Stop 3:  The Lark Member of the Stonehenge Formation: a Dolomite (Rock Road 1.2 miles north of the Rock Road/Trout Road intersection)

     Geologists use many observed features of sedimentary rocks to deduce the sedimentary environment in which the sediment was deposited.  This exercise is critical in figuring out the geologic history of an area and is also a key element of oil and gas exploration. Many carbonates form in shallow-water, marine environments.  These can include tidal and intertidal deposits where sediments are disturbed by storms.  This outcrop of Larke Dolomite contains nice examples of sedimentary structures called rip-up clasts.  The dolomite was deposited in layers of fine carbonate that hardened and shrunk to form mud cracks by desiccation when a shallow tidal flat evaporated.  Subsequently, shrunken fragments were disturbed by a storm that tore the cracked layer apart and depositing the fragments in a rubble of rectangular fragments.  Thus the environment was marine, but the water was sufficiently shallow that it could be disturbed all the way to the bottom by storms.

Stop 4: Spring Creek meanders (Rock Road 1.5 miles north of the Rock Road/Trout Road intersection)

Here we can see that Spring Creek meanders, but there is little floodplain, and there are prominent outcrops on both sides of the stream.  Moreover, the stream is superimposed on the structure of the Nittany Valley, largely because it does not parallel the folds of the Valley and Ridge.  This portion of Spring Creek flows in roughly a north-south direction, whereas the structures of the Nittany Valley strike roughly ENE.  This type of stream is called rejuvenated and superposed.  The idea is that a meandering stream with a broad floodplain was established 10 million years ago on an erosion surface coincident with today’s ridgetops (see stop #1).  The region was then uplifted relatively rapidly.  The meandering stream rapidly cut down, keeping its meanders, but without establishing much of a floodplain.  Another characteristic of a rejuvenated stream is that its gradient is not in balance everywhere, so rapids alternate with quiet stretches.

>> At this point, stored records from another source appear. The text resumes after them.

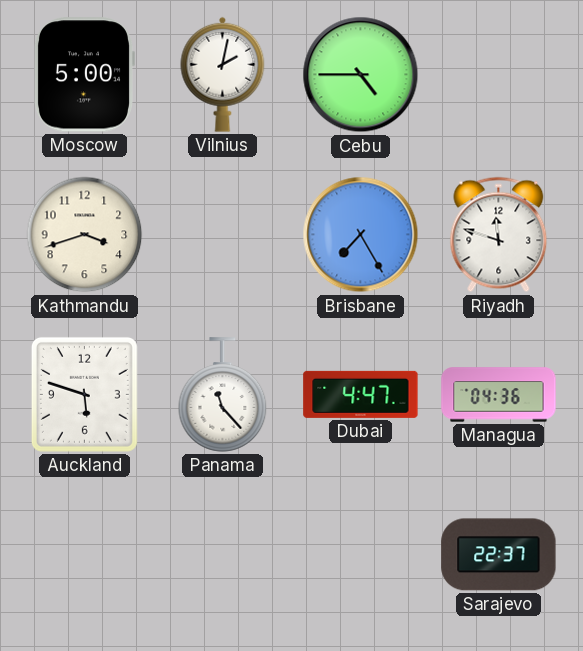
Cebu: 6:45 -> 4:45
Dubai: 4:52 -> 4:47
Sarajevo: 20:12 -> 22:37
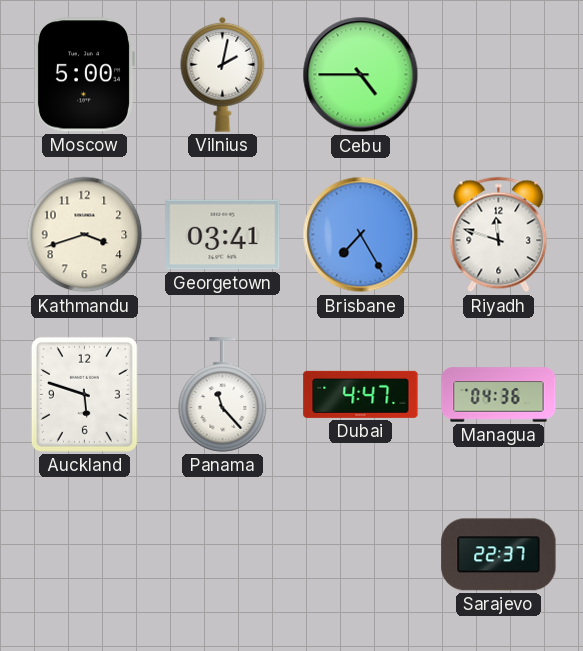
Georgetown: none -> 03:41
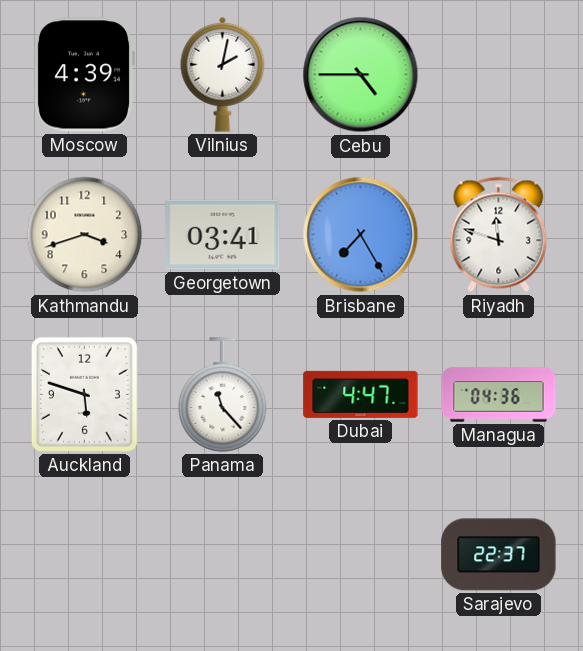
Moscow: 5:00 -> 4:39
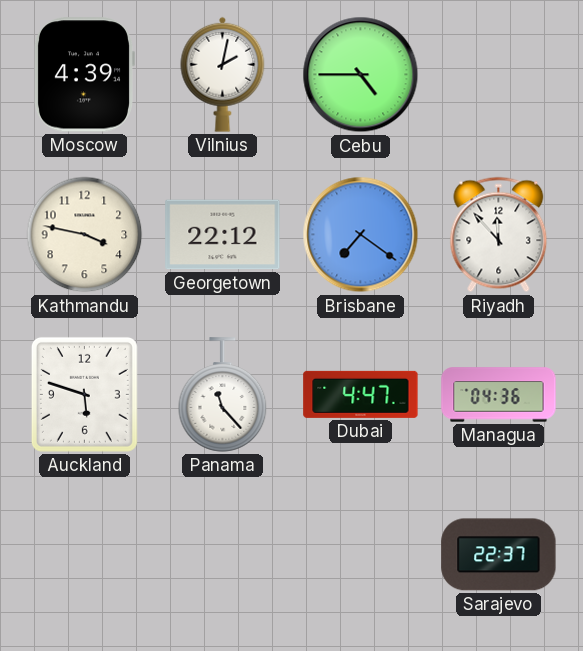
Kathmandu: 3:42 -> 3:47
Georgetown: 03:41 -> 22:12
Brisbane: 7:25 -> 7:21
Riyadh: 11:48 -> 11:53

     The Susquehanna River north of Harrisburg is spectacularly superposed on, and cuts through, a series of ridges.  The Susquehanna, although wide and shallow, really has very little floodplain at Harrisburg.

     The Spring Creek Canyon is best developed east of here, on Rockview SCI land.  It supports a microecology with lush plant and animal life, now seen only by a few.  This land is scheduled to be donated to a governmental or educational entity and made available to the public.


Topographic map of Spring Creek on Rockview SCI property, east of Stop #4.  Note the meanders and the very narrow floodplain.